Creditors threw a lifeline to the department store chain by approving rescue plans that will result in half of the retailer's sites being closed.
Possible legal challenge
Two advisers to a group of the affected landlords said that the result was "disappointing".
Mark Fry of law firm Begbies Traynor and Charlotte Coates of JLL said that landlords' voting power reduced by 75 per cent, meaning "the odds were always stacked against them".
"The landlords now have a 28-day window to consider whether to make a legal challenge against the process and will be looking at their options closely," they said.
The debate isn't over
Another law firm Bryan Cave Leighton Paisner, has also been linked to House of Fraser landlords.
Today Ben Jones, head of restructuring & insolvency at BCLP, said that the approval of the CVA "does not mean that the debate is over".
"Many questions remain including over the fairness of imposing compromises only on landlords and the fairness of the voting weight given to landlords, compared to other creditors, when only landlords are being compromised.
"Bryan Cave Leighton Paisner continue to advise landlords and other stakeholders on their options when they are presented with a CVA."

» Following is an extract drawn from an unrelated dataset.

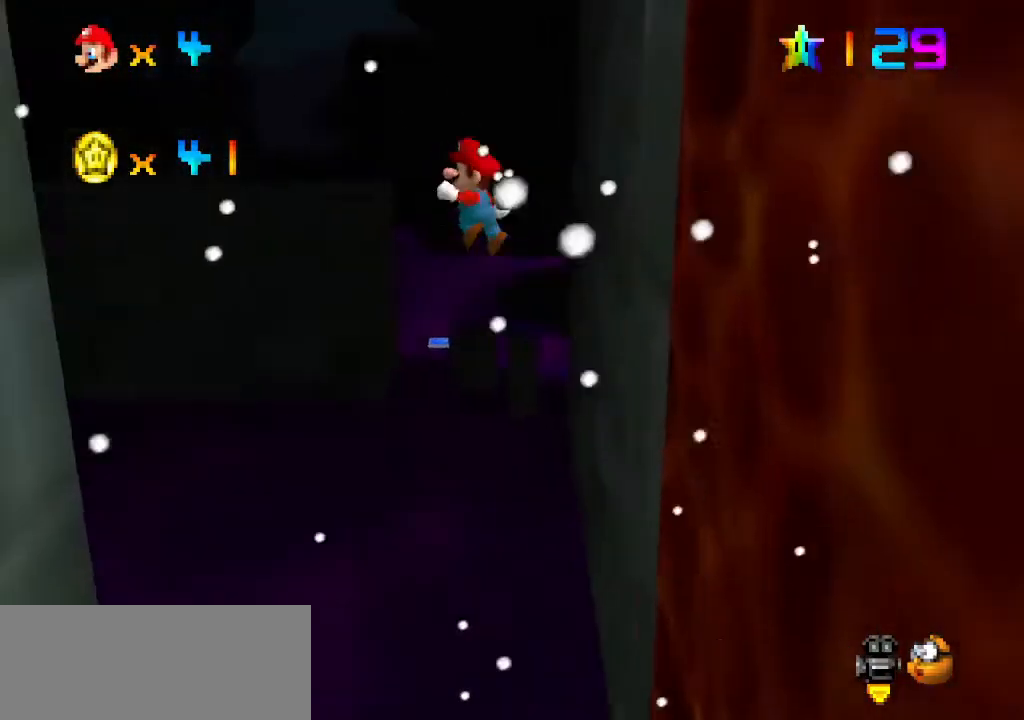
{"buttons": ["A"], "left_stick": "left", "events": [[167, "B", "down"], [200, "B", "up"]]}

Defence against the dark arts
The British Property Federation criticised House of Fraser when news of the CVA first emerged, saying that the retailer had not followed usual practice of discussing the plans with landlords.
Melanie Leech, chief executive of the BPF, said that the House of Fraser meeting showed the "dark arts" of how CVA votes are put together.
"Ultimately, confidence is at an all-time low in the process and that needs to remedied as there will be more CVAs," she said.
A threat to the legal system
Revo, an organisation which represents occupiers, landlords, councils and advisers in the retail property sector, has previously called on politicians to take action on the CVA process.
The organisation's president Mark Williams said: “This apparent ease with which some retailers are exiting leases entered into in good faith not only deters companies from investing in our town centres, it fundamentally undermines the UK legal system where contract is sacrosanct."
Time for change
Dan Simms, co-head of retail at Colliers told City A.M. that today could mark a "gear-change" in the perception of the CVA process.
"Because there's a whole perception that they've being used and abused, as well as a few genuine cases, it's really muddying the waters."